Agenda 2030, équité et inclusion : le rôle de la DEI dans l’égalité et le développement durable
Dans une société mondialisée et en constante évolution technologique, les organisations opèrent dans des contextes de plus en plus diversifiés, où les individus apportent des cultures, des expériences et des perspectives différentes qui influencent la communication, la collaboration et la prise de décision. Dans ce contexte, la diversité, l’équité et l’inclusion (DEI) sont devenues essentielles, non seulement en tant que valeurs éthiques, mais aussi comme leviers stratégiques d’innovation, de participation et de performance organisationnelle, conformément au Programme de développement durable à l’horizon 2030 des Nations Unies.
La diversité désigne la présence de différences entre les individus au sein d’une organisation, notamment en termes de genre, d’âge, de culture et de milieu socio-économique. Toutefois, la diversité seule ne suffit pas à garantir l’égalité des chances. C’est là que l’équité intervient : les individus ne partent pas de la même base et peuvent avoir besoin de différents types de soutien pour accéder aux mêmes opportunités, en supprimant les obstacles structurels qui limitent leur participation. L’inclusion représente l’étape suivante : il s’agit de créer des environnements où chacun se sent respecté, valorisé et capable de contribuer activement à la prise de décision et à la vie de l’organisation.

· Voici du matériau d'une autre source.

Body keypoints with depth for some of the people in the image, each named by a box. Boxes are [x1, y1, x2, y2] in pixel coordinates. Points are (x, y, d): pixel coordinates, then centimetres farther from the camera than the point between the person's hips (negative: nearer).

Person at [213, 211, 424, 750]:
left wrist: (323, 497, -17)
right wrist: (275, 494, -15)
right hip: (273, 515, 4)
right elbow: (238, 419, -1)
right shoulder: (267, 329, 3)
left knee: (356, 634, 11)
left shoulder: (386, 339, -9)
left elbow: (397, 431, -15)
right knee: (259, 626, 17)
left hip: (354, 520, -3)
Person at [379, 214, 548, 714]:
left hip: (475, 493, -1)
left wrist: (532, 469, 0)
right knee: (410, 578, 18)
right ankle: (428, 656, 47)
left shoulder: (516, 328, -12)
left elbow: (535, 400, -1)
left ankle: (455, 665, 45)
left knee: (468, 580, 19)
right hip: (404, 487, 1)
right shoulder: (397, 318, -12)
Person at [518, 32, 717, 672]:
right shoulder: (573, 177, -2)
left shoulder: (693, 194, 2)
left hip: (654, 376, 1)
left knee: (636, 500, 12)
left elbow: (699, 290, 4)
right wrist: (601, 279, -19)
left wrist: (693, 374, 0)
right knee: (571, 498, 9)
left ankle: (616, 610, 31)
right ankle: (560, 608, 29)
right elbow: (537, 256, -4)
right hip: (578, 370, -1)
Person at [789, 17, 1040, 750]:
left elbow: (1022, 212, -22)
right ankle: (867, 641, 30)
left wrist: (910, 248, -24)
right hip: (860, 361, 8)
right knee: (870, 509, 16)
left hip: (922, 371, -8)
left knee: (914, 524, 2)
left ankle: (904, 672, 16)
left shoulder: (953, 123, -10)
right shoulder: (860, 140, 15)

Ces principes sont étroitement liés aux valeurs de l’Agenda 2030, notamment à la dimension « Personnes », l’un des cinq « P » du développement durable, qui promeut la dignité, l’égalité et l’inclusion sociale. Plusieurs Objectifs de développement durable (ODD) reflètent directement la logique de la DEI : l’ODD 8, qui soutient le travail décent et une croissance économique inclusive ; et l’ODD 10, qui vise à réduire les inégalités économiques, sociales et politiques. Dans ce contexte, les organisations jouent un rôle crucial : grâce à des processus de recrutement équitables, des politiques salariales transparentes, des perspectives de carrière accessibles et une culture fondée sur le respect mutuel, les entreprises peuvent contribuer activement à la réalisation des objectifs de l’Agenda 2030. De plus, de nombreuses études montrent que les environnements inclusifs favorisent l’innovation, le bien-être des employés, l’attraction des talents et une meilleure performance organisationnelle.

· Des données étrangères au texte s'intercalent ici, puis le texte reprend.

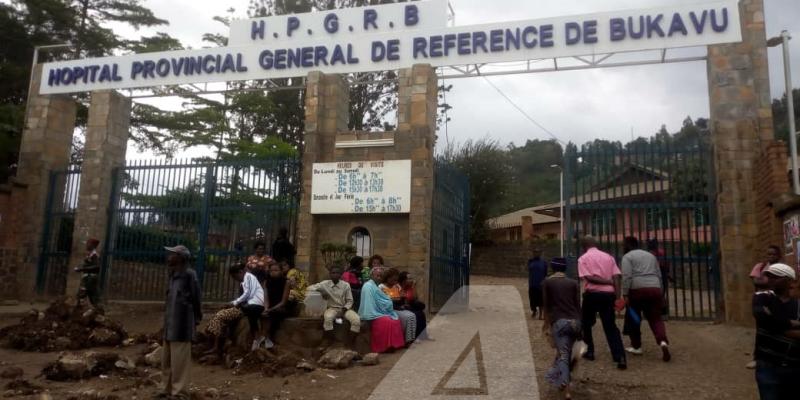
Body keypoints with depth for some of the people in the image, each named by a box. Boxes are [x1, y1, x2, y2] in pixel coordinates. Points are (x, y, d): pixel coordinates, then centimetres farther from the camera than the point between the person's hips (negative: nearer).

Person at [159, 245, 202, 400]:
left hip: (181, 327, -9)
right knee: (167, 361, 17)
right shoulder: (173, 275, 13)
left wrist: (195, 320, 0)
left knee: (178, 362, -2)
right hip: (170, 326, 9)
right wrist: (167, 322, 13)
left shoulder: (189, 274, -12)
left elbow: (196, 299, -7)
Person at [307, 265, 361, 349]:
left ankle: (350, 343, -10)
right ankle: (331, 343, -18)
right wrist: (321, 292, -22)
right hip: (332, 308, 0)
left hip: (345, 309, 1)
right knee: (327, 318, -36)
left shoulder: (346, 285, -4)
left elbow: (350, 301, 1)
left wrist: (344, 310, -16)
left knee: (356, 320, -27)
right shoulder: (325, 284, -4)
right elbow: (310, 288, -4)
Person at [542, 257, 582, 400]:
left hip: (559, 321, -3)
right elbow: (578, 304, 10)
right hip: (575, 321, 3)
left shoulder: (547, 282, 5)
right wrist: (579, 322, 17)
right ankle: (561, 381, 34)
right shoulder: (574, 283, 11)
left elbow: (545, 304, 4)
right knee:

Mais quelle réelle valeur ajoutée apporte l’investissement dans la diversité, l’équité et l’inclusion aux entreprises ? La réponse est non seulement éthique, mais aussi stratégique. Promouvoir la DEI améliore la qualité de la prise de décision, accroît la capacité d’innovation et renforce l’adaptabilité aux marchés en constante évolution. Lorsque les individus se sentent inclus et valorisés, leur engagement, leur productivité et leur collaboration augmentent, avec des retombées positives sur l’ensemble de l’organisation. Le véritable défi consiste donc à garantir à chacun la possibilité de développer son potentiel et de participer pleinement à la vie sociale, économique et professionnelle. Cette idée s’appuie sur les principes fondamentaux des Nations Unies : l’article 1 de la Déclaration universelle des droits de l’homme stipule que « tous les êtres humains naissent libres et égaux en dignité et en droits ».

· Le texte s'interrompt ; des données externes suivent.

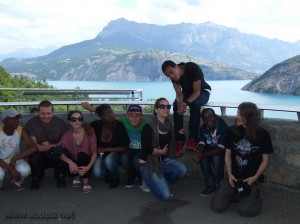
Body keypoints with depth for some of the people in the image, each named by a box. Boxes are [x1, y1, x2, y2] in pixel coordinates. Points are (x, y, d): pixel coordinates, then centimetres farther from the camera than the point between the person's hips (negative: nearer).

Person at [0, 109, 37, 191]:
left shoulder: (20, 130, -17)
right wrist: (10, 168, -35)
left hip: (15, 159, 2)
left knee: (25, 170, -30)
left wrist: (14, 159, -31)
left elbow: (33, 147, -26)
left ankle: (16, 182, 7)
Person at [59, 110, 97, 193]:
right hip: (74, 164, 2)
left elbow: (94, 153, -17)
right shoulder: (67, 135, -8)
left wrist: (88, 167, -32)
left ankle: (86, 182, -12)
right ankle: (77, 177, 8)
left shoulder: (89, 132, -14)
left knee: (82, 155, -31)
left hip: (86, 164, -2)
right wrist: (70, 162, -36)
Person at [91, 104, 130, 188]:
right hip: (101, 155, 2)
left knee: (109, 160, -35)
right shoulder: (95, 125, -14)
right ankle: (108, 174, 12)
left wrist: (105, 149, -18)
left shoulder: (119, 126, -19)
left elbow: (124, 147, -17)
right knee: (97, 173, -25)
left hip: (115, 153, -2)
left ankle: (115, 177, -3)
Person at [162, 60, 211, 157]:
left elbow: (197, 91, -33)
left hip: (202, 91, -4)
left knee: (195, 104, -37)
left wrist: (186, 103, -50)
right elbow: (179, 94, -21)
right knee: (176, 105, -26)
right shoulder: (173, 76, -18)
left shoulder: (193, 68, -34)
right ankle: (180, 140, -23)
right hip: (187, 92, 4)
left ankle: (192, 139, -33)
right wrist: (180, 105, -44)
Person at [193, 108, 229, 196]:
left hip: (223, 151, -5)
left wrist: (203, 155, -39)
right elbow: (201, 143, -10)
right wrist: (198, 153, -35)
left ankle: (217, 184, -11)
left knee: (216, 158, -35)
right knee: (203, 159, -26)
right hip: (210, 148, 5)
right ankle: (210, 185, -12)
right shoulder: (203, 128, -8)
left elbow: (221, 148, -31)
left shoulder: (223, 127, -27)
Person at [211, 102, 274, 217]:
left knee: (245, 210, -22)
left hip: (251, 178, -2)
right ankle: (234, 195, 19)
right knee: (217, 206, -12)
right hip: (233, 176, 3)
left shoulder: (262, 134, -6)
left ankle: (255, 196, 12)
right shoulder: (232, 131, 1)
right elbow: (228, 154, 6)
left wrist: (255, 177, -13)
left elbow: (265, 159, -1)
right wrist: (229, 174, -7)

L’Agenda 2030 traduit ces principes en objectifs concrets, favorisant l’inclusion sociale, la réduction des inégalités, l’égalité des genres et des institutions plus participatives. En ce sens, la diversité, l’équité et l’inclusion (DEI) deviennent un outil essentiel pour ancrer ces principes dans la pratique quotidienne : reconnaître la diversité, promouvoir l’équité et bâtir des environnements inclusifs, c’est mettre en œuvre le principe onusien de ne laisser personne de côté et contribuer à une société plus juste et plus durable, respectueuse de la dignité de chaque individu.